Another possibility is a U-shaped recovery, which happens when the economy improves, but does so slowly as conditions change. The recovery from the great recession was U-shaped, and at one point, many believed that the COVID-19 crisis would lead to something similar. However, as Donaldson explained, the latest analysis suggests that the U.S. could be in for a more nuanced kind of rebound from the effects of the pandemic: a K-shaped recovery. Said Donaldson, “That essentially means that different aspects of the economy are recovering at different speeds. Economies and sectors are split between those that have returned to growth quite quickly and those that are experiencing a more protracted downturn. As a result of that, the shape of the economy is changing because of the differing speed of things returning to normal.”

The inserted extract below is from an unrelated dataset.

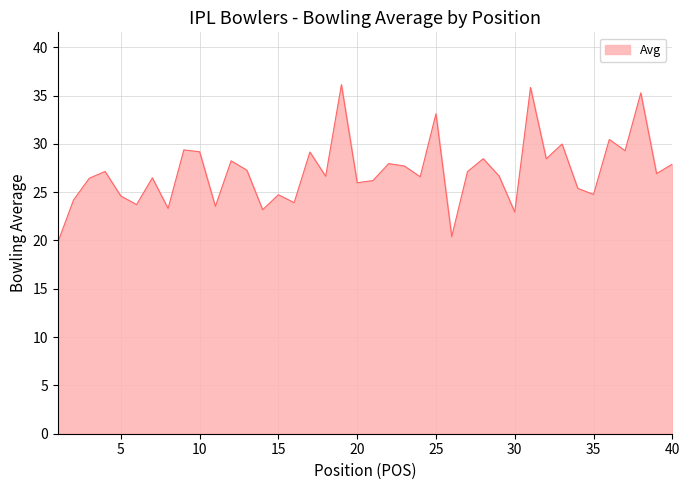

What is the smallest value displayed?

19.8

It may be likely, then, that spas in certain geographic regions—areas where restrictions were lifted earlier or where vaccination rates are particularly high—will see a speedier return to pre-pandemic revenue and profit levels than those where restrictions linger. The idea of a K-shaped recovery may be frustrating for spa leaders who have spent much of the past year seeking relief from occupancy limits and other restrictions, but it probably isn’t surprising. Given the inconsistent and fragmented nature of spas’ experiences with such restrictions during the pandemic, an inconsistent and fragmented recovery is fitting. The recovery of spas able to resume fullscale operations sooner rather than later will almost certainly outpace those required to keep restrictions in place longer.
For spa leaders, recovering from the pandemic will require the same patience and flexibility that they have had to practice for more than a year. And though some spas may return to normal—whatever that means in a post-COVID world—more quickly than others, Colin McIlheney suggested that the spa industry as a whole has cause for hope. “There is a feeling that some of the industries that were most impacted by not being able to open may have the best recovery,” he said. “Obviously, your at-home delivery services did very well, but spas, restaurants, bars, et cetera, which have had to close—there’s clearly an evidence of pent-up demand there, and I think there are definitely grounds for optimism for the later quarters of this year, and particularly for 2022.”